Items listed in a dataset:

-----

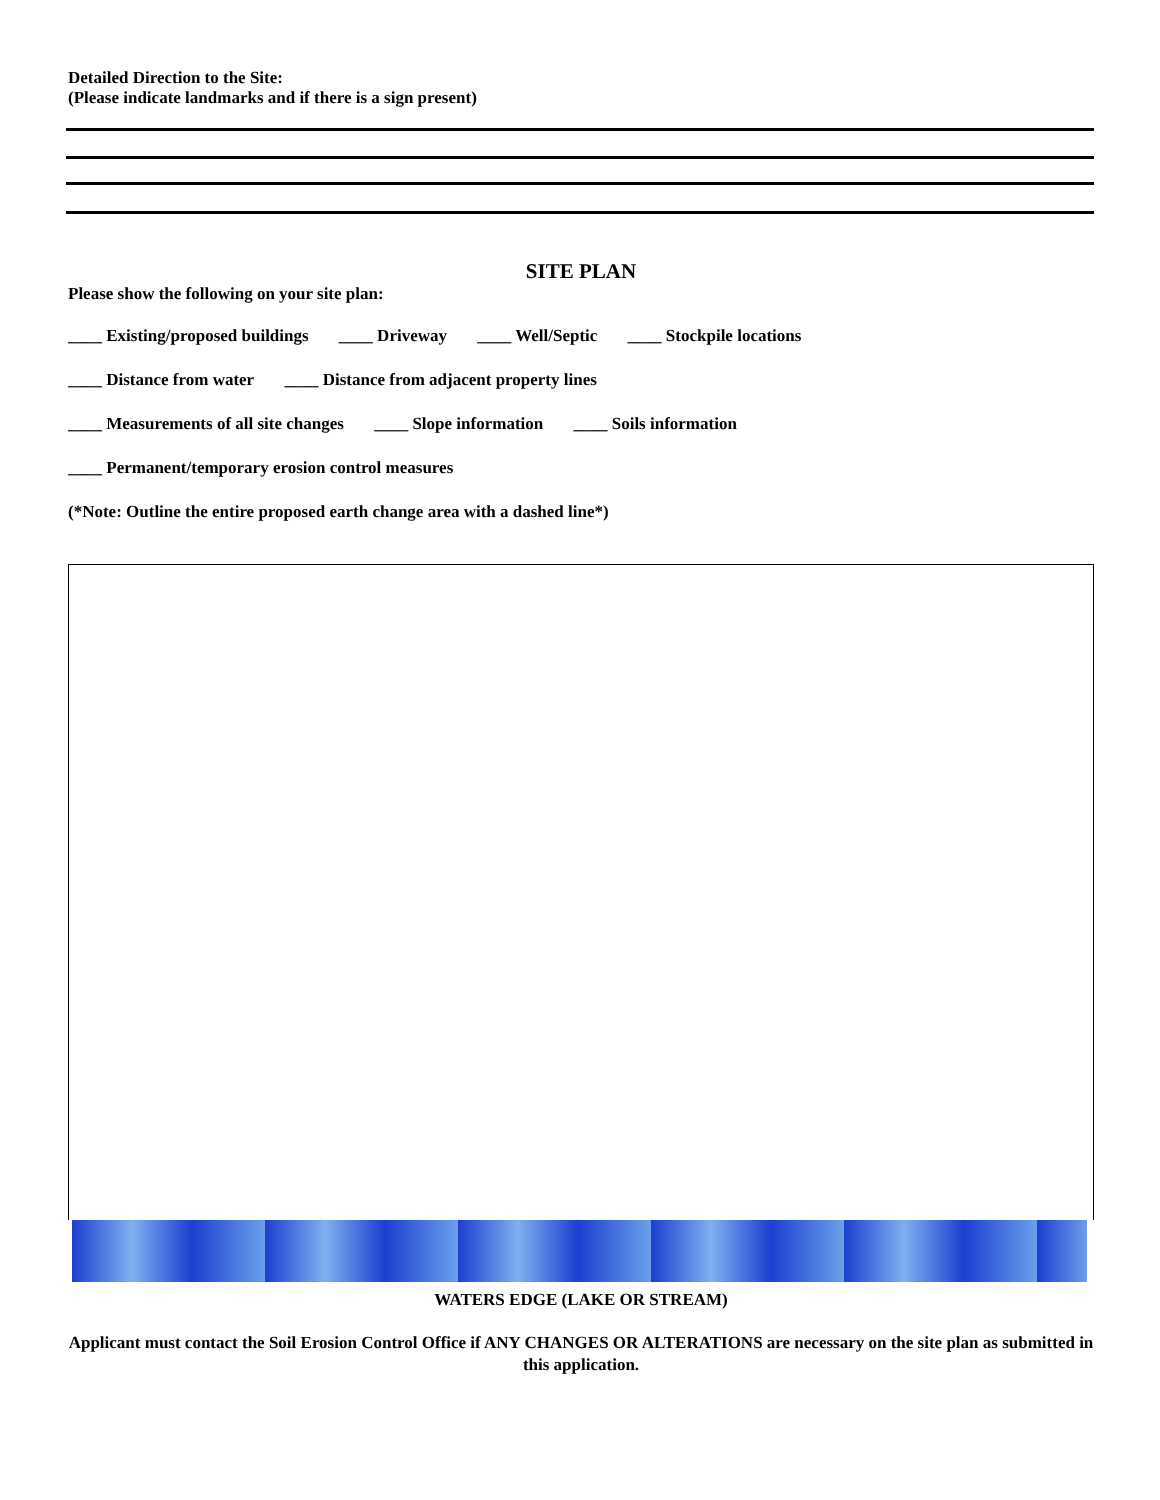Detailed Direction to the Site:
(Please indicate landmarks and if there is a sign present)
SITE PLAN
Please show the following on your site plan:
____ Existing/proposed buildings ____ Driveway ____ Well/Septic ____ Stockpile locations
____ Distance from water ____ Distance from adjacent property lines
____ Measurements of all site changes ____ Slope information ____ Soils information
____ Permanent/temporary erosion control measures
(*Note: Outline the entire proposed earth change area with a dashed line*)
WATERS EDGE (LAKE OR STREAM)
Applicant must contact the Soil Erosion Control Office if ANY CHANGES OR ALTERATIONS are necessary on the site plan as submitted in this application.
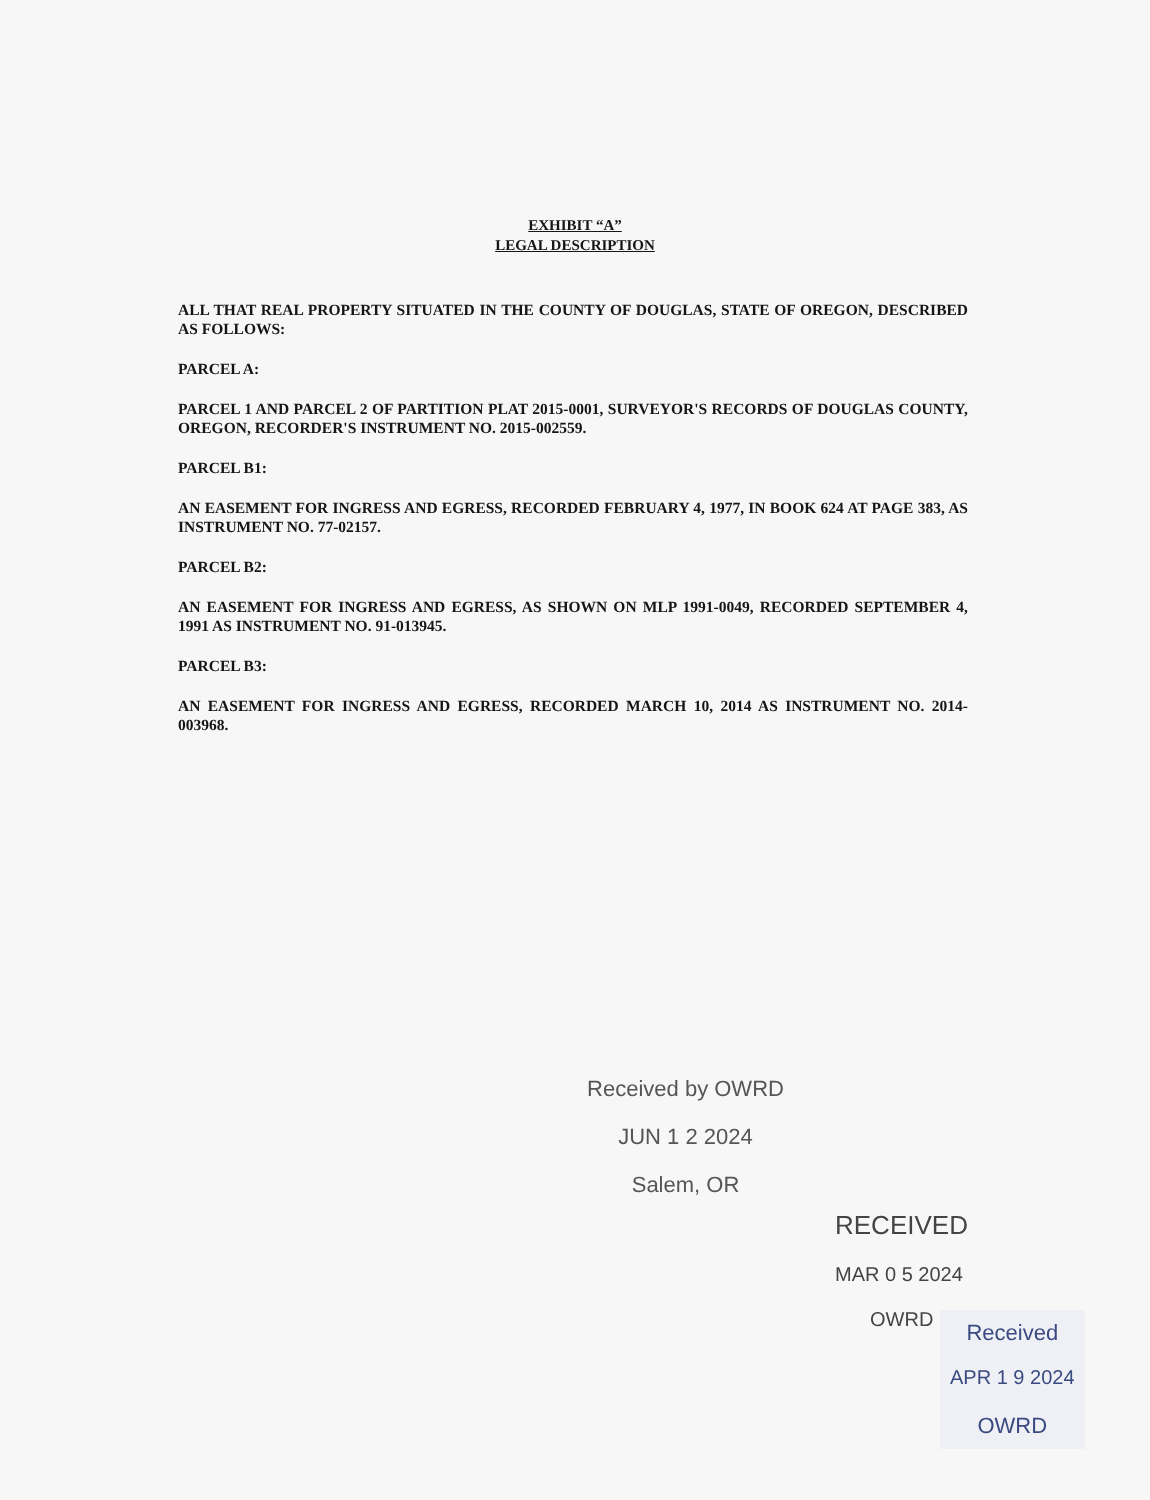EXHIBIT “A”
LEGAL DESCRIPTION
ALL THAT REAL PROPERTY SITUATED IN THE COUNTY OF DOUGLAS, STATE OF OREGON, DESCRIBED AS FOLLOWS:
PARCEL A:
PARCEL 1 AND PARCEL 2 OF PARTITION PLAT 2015-0001, SURVEYOR'S RECORDS OF DOUGLAS COUNTY, OREGON, RECORDER'S INSTRUMENT NO. 2015-002559.
PARCEL B1:
AN EASEMENT FOR INGRESS AND EGRESS, RECORDED FEBRUARY 4, 1977, IN BOOK 624 AT PAGE 383, AS INSTRUMENT NO. 77-02157.
PARCEL B2:
AN EASEMENT FOR INGRESS AND EGRESS, AS SHOWN ON MLP 1991-0049, RECORDED SEPTEMBER 4, 1991 AS INSTRUMENT NO. 91-013945.
PARCEL B3:
AN EASEMENT FOR INGRESS AND EGRESS, RECORDED MARCH 10, 2014 AS INSTRUMENT NO. 2014-003968.
Received by OWRD
JUN 1 2 2024
Salem, OR
RECEIVED
MAR 0 5 2024
OWRD
Received
APR 1 9 2024
OWRD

-----

WHAT IS BEING ASKED - All lines from the one with "Received by OWRD" onward to the end of the records above should be repeated exactly, and only those lines.

EXERCISE RESPONSE -
Received by OWRD
JUN 1 2 2024
Salem, OR
RECEIVED
MAR 0 5 2024
OWRD
Received
APR 1 9 2024
OWRD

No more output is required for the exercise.